Records from a data collection:
= Beginning of Section =
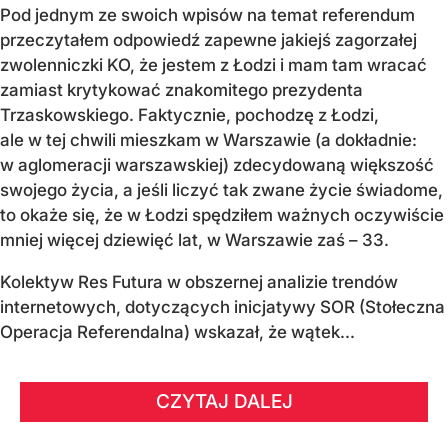
Pod jednym ze swoich wpisów na temat referendum
przeczytałem odpowiedź zapewne jakiejś zagorzałej
zwolenniczki KO, że jestem z Łodzi i mam tam wracać
zamiast krytykować znakomitego prezydenta
Trzaskowskiego. Faktycznie, pochodzę z Łodzi,
ale w tej chwili mieszkam w Warszawie (a dokładnie:
w aglomeracji warszawskiej) zdecydowaną większość
swojego życia, a jeśli liczyć tak zwane życie świadome,
to okaże się, że w Łodzi spędziłem ważnych oczywiście
mniej więcej dziewięć lat, w Warszawie zaś – 33.
Kolektyw Res Futura w obszernej analizie trendów
internetowych, dotyczących inicjatywy SOR (Stołeczna
Operacja Referendalna) wskazał, że wątek...
CZYTAJ DALEJ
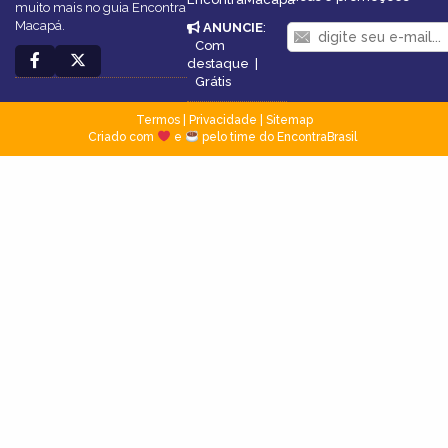
muito mais no guia Encontra
Macapá.
ANUNCIE
:
Com
destaque
|
Grátis
Termos
|
Privacidade
|
Sitemap
Criado com
e
pelo time do EncontraBrasil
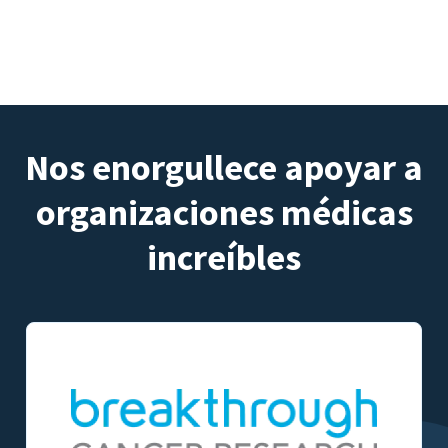
Nos enorgullece apoyar a
organizaciones médicas
increíbles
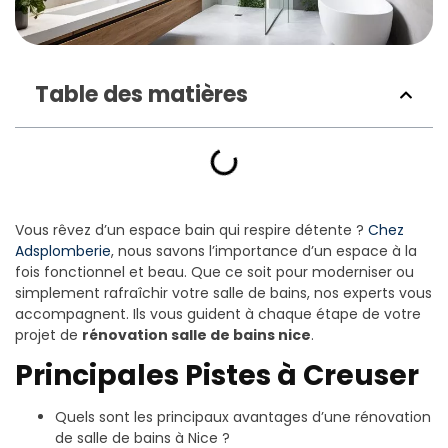
Table des matières
Vous rêvez d’un espace bain qui respire détente ?
Chez
Adsplomberie
, nous savons l’importance d’un espace à la
fois fonctionnel et beau. Que ce soit pour moderniser ou
simplement rafraîchir votre salle de bains, nos experts vous
accompagnent. Ils vous guident à chaque étape de votre
projet de
rénovation salle de bains nice
.
Principales Pistes à Creuser
Quels sont les principaux avantages d’une rénovation
de salle de bains à Nice ?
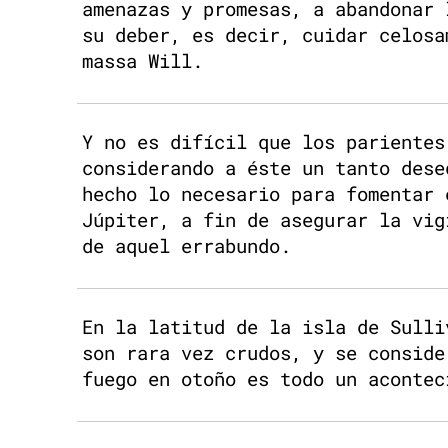
amenazas y promesas, a abandonar 
su deber, es decir, cuidar celosa
massa Will.
Y no es difícil que los parientes
considerando a éste un tanto dese
hecho lo necesario para fomentar 
Júpiter, a fin de asegurar la vig
de aquel errabundo.
En la latitud de la isla de Sulli
son rara vez crudos, y se conside
fuego en otoño es todo un acontec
= End of Section =
Take the records from their first line through the line containing "Adsplomberie" and please return exactly those lines, both ends included, minus the pictures.

* [Solution to this task]:
Pod jednym ze swoich wpisów na temat referendum
przeczytałem odpowiedź zapewne jakiejś zagorzałej
zwolenniczki KO, że jestem z Łodzi i mam tam wracać
zamiast krytykować znakomitego prezydenta
Trzaskowskiego. Faktycznie, pochodzę z Łodzi,
ale w tej chwili mieszkam w Warszawie (a dokładnie:
w aglomeracji warszawskiej) zdecydowaną większość
swojego życia, a jeśli liczyć tak zwane życie świadome,
to okaże się, że w Łodzi spędziłem ważnych oczywiście
mniej więcej dziewięć lat, w Warszawie zaś – 33.
Kolektyw Res Futura w obszernej analizie trendów
internetowych, dotyczących inicjatywy SOR (Stołeczna
Operacja Referendalna) wskazał, że wątek...
CZYTAJ DALEJ
muito mais no guia Encontra
Macapá.
ANUNCIE
:
Com
destaque
|
Grátis
Termos
|
Privacidade
|
Sitemap
Criado com
e
pelo time do EncontraBrasil
Nos enorgullece apoyar a
organizaciones médicas
increíbles
Table des matières
Vous rêvez d’un espace bain qui respire détente ?
Chez
Adsplomberie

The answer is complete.